The volume is made up of eight essays, each discussing different thinkers and their conceptualisation of the memory/history problem. Giambattista Vico, William Wordsworth, Sigmund Freud, Maurice Halbwachs, Philippe Ariés, and Michel Foucault are the dominant figures. Through their work, the author identifies and examines eight paths between history and memory: mnemonic, rhetorical, autobiographical, psychological, sociological, archaeological, and historiographical.

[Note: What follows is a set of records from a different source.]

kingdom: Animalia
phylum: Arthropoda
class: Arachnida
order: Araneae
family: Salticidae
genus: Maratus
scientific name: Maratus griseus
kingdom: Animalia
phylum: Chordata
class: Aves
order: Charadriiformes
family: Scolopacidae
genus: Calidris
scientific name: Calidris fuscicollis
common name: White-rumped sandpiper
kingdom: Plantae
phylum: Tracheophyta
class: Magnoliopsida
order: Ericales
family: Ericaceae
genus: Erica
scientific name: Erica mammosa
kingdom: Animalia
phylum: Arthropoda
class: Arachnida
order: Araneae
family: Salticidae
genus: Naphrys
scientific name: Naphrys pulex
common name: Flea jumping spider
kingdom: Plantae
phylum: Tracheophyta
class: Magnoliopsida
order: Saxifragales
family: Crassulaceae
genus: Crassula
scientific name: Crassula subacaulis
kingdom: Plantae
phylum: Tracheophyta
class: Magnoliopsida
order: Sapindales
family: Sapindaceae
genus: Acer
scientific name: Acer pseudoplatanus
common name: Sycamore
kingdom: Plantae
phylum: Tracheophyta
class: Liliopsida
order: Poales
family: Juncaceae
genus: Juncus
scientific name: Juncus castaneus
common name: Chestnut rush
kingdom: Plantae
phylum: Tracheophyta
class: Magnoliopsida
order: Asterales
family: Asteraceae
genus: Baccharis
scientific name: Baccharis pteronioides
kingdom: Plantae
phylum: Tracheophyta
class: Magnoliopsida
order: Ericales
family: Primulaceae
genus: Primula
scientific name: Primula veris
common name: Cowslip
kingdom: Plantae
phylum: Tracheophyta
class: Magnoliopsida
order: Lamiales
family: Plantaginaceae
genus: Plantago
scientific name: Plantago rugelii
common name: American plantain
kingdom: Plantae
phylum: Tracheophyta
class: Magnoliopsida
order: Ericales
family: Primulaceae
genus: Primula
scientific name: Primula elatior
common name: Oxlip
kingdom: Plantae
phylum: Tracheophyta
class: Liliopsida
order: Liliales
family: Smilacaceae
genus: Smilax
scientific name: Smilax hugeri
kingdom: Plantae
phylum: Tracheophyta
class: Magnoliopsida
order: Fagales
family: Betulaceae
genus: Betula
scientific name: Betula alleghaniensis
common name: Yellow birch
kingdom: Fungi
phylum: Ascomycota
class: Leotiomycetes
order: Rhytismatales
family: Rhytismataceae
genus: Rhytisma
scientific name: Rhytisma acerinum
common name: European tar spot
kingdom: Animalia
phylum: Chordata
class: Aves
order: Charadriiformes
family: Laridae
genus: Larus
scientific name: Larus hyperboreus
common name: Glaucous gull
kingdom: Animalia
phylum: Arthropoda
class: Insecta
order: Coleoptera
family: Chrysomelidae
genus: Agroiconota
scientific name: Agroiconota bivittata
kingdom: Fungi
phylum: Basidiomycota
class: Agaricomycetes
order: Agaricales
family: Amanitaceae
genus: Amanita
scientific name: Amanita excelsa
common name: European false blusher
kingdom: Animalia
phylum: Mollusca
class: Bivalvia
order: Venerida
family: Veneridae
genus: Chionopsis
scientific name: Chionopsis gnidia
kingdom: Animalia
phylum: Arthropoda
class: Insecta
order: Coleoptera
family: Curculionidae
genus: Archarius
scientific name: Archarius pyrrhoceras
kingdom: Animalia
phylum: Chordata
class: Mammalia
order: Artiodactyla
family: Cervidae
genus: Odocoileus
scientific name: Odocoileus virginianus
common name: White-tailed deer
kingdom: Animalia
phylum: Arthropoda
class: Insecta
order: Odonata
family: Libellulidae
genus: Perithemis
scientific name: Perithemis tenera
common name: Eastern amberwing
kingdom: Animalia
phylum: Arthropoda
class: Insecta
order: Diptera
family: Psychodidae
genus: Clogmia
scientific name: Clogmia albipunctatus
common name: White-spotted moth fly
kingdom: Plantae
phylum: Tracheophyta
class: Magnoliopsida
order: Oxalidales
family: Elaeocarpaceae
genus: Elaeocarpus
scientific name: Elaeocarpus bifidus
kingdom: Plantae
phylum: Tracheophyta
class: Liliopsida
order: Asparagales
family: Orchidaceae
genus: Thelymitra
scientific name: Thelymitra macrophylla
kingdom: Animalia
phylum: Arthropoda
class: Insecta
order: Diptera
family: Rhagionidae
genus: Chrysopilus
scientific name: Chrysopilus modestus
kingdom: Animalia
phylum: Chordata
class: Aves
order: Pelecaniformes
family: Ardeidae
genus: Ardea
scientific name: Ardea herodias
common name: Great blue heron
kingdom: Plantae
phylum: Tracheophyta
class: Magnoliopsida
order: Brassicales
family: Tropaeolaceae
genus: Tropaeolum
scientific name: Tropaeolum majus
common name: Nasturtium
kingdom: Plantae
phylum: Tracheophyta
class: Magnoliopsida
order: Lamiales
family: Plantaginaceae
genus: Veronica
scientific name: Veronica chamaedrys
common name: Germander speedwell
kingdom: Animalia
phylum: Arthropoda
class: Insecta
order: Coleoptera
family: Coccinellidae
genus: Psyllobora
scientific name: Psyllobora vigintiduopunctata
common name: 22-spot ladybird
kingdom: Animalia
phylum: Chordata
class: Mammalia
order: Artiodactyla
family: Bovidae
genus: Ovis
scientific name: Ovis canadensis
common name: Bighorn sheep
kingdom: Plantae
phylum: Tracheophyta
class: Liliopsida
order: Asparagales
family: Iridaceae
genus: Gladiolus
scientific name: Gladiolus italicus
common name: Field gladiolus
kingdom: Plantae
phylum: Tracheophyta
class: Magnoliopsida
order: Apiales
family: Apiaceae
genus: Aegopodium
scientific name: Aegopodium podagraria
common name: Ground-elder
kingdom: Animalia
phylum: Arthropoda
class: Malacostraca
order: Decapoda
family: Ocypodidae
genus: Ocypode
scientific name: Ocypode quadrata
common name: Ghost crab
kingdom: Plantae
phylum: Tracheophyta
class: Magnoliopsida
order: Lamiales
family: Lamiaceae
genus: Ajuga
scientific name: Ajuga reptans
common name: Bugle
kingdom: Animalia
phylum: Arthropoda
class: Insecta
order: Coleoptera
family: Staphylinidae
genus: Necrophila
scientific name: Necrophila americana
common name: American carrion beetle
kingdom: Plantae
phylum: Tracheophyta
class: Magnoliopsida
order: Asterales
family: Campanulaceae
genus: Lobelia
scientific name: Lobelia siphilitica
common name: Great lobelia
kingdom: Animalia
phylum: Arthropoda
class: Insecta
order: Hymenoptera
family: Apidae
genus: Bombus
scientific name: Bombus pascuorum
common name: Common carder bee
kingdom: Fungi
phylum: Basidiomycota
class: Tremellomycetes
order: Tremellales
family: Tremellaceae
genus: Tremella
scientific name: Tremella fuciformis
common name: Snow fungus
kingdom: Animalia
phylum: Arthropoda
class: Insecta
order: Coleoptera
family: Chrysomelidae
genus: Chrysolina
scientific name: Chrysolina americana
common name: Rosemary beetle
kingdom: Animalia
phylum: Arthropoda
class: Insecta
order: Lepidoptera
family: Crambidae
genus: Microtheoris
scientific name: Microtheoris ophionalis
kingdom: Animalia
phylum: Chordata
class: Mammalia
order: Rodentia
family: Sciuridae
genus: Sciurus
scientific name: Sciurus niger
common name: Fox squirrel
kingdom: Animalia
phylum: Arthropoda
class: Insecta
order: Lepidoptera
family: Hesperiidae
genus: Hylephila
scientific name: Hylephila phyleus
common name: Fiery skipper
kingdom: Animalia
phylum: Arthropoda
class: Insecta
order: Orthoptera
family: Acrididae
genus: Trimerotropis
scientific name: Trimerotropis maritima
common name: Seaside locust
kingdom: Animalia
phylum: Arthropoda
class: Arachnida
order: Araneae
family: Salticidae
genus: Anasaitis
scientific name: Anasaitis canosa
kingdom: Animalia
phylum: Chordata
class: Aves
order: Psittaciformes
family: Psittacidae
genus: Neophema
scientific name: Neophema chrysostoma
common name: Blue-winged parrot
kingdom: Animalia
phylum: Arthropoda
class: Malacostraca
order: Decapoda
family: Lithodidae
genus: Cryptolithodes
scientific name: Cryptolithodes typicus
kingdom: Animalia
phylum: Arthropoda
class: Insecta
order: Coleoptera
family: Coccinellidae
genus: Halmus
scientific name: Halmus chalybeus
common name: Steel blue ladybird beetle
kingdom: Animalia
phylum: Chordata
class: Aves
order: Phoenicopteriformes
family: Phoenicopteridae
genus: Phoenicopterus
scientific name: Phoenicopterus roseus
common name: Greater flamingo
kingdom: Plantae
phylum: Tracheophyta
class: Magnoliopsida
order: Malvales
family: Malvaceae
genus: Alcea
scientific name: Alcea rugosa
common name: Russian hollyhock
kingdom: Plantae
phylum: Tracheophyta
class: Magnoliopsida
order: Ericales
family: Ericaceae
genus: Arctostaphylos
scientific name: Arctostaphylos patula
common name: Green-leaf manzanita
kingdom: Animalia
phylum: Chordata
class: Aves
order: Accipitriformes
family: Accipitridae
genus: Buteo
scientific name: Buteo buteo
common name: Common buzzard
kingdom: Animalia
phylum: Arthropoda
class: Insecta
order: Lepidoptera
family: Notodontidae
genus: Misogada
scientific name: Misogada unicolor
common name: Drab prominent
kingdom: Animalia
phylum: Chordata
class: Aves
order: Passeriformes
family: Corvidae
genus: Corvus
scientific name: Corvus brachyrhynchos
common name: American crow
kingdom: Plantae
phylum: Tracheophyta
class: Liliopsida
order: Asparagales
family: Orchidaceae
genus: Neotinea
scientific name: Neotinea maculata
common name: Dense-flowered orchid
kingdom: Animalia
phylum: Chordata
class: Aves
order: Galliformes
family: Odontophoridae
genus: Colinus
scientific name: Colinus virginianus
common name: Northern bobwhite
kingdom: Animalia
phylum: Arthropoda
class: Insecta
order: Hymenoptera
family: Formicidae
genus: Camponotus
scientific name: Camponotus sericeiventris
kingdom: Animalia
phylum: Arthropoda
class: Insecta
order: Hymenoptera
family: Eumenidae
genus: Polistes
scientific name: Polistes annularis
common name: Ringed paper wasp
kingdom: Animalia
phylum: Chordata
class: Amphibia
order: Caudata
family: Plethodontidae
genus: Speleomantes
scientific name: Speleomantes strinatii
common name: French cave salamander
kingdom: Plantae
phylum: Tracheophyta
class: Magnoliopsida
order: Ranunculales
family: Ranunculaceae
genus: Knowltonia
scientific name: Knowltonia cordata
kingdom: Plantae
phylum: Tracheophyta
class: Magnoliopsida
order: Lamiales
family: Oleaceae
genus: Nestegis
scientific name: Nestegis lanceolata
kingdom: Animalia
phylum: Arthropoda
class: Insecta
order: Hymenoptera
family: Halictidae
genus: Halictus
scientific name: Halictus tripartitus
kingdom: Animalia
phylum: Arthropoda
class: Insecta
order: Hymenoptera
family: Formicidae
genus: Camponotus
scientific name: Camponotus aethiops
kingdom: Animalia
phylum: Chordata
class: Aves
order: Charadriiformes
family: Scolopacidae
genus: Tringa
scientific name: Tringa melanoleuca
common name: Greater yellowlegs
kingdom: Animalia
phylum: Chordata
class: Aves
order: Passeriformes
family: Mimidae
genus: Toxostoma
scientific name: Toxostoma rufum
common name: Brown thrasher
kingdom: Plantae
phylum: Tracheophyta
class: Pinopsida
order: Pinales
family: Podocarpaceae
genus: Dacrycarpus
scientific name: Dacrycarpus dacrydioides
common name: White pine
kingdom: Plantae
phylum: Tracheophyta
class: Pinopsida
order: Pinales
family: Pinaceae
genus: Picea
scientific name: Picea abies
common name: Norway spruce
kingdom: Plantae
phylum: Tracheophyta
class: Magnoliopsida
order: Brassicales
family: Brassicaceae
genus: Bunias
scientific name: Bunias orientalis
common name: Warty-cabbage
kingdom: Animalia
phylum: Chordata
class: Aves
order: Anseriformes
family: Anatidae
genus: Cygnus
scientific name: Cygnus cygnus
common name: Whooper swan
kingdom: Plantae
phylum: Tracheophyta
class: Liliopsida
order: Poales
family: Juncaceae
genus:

Important issues are raised and discussed extensively in this work that focuses on one of the most engaging debates within (and outside) the historical profession. For Hutton, history stands as an art of memory in its effort to combine repetition and recollection with regard to the past. His discussion of the importance of the transition from oral to literate cultures and its impact of representations of the past are original and convincing. This is particularly so for the argument that refers to the textualisation of culture and its impact on the historicisation of - collective memory - especially since the Enlightenment, as the past acquired an ontological status and a primary importance for philosophical debates. His analysis of the function of historiography as a bearer of collective memory, especially after the 18th century, is also interesting and to the point. The way Hutton incorporates psychoanalytic aspects of the memory issue (and their role in autobiographical narratives) in the historiographical debate is innovative. The interaction between the conscious and the unconscious sides of the psyche within a process that turns each person into a "memory to himself/herself" is a crucial theme that is treated perceptively in the discussion. Hutton's interest in commemorative practices, in discursive schemes, in the social frameworks of commemorative traditions reveal an insightful meditation on some of the most crucial issues in the field (especially with regard to the constructed nature of commemorative traditions and to the impact of present discourses on the images of the past.)

Less convincing, however, is his insistence on the function of history as an exclusive art of memory, as a way of remembering that seems to minimalise -if not exclude- its critical role and the possibility of political intervention. The second part of Hutton's work is somehow less sophisticated that the first. It attempts to offer an account of postmodern historiography and its relation to memory. Since, according to the author, postmodernism analyses ways of remembering rather than remembering itself, it seems to deny the concept of memory (especially the dimension of sympathetic recollection) on the whole. The romanticisation of memory that seems to underlie the argumentation makes very difficult any critical thinking about the uses of memories and of the "past."

Hutton is concerned about the fading of collective memories in a postmodern age. The argument itself sounds rather paradoxical in a century that is largely characterised by the construction of a "memory industry." Hutton almost axiomatically argues that "we need the past and must maintain our living connections with it." By implication, he sets his work within a critical project that will intervene in "postmodern" historiography and that will make it possible to "represent the past in a way that the truth of its deep memory will not be forgotten by posterity" (p.72). The idealisation of the issue of memory cannot really stand as a counter-argument to postmodernism: especially because postmodernism does not deny the past itself, but rather an idealist ontology of it.

The author's deep attachment to commemoration (the fact that he grew up in Princeton, an enchanted landscape as he points out [p. xi], has possibly played a role in that) has produced an interesting and perceptive piece of work on the nature of subjective and collective memory and on its close relation to historiographical practices. It is not quite clear however, whose past and whose memory he refers to, what uses a certain past and a certain memory may have and in which ways history (and memory) might sometimes not be an art but almost a burden.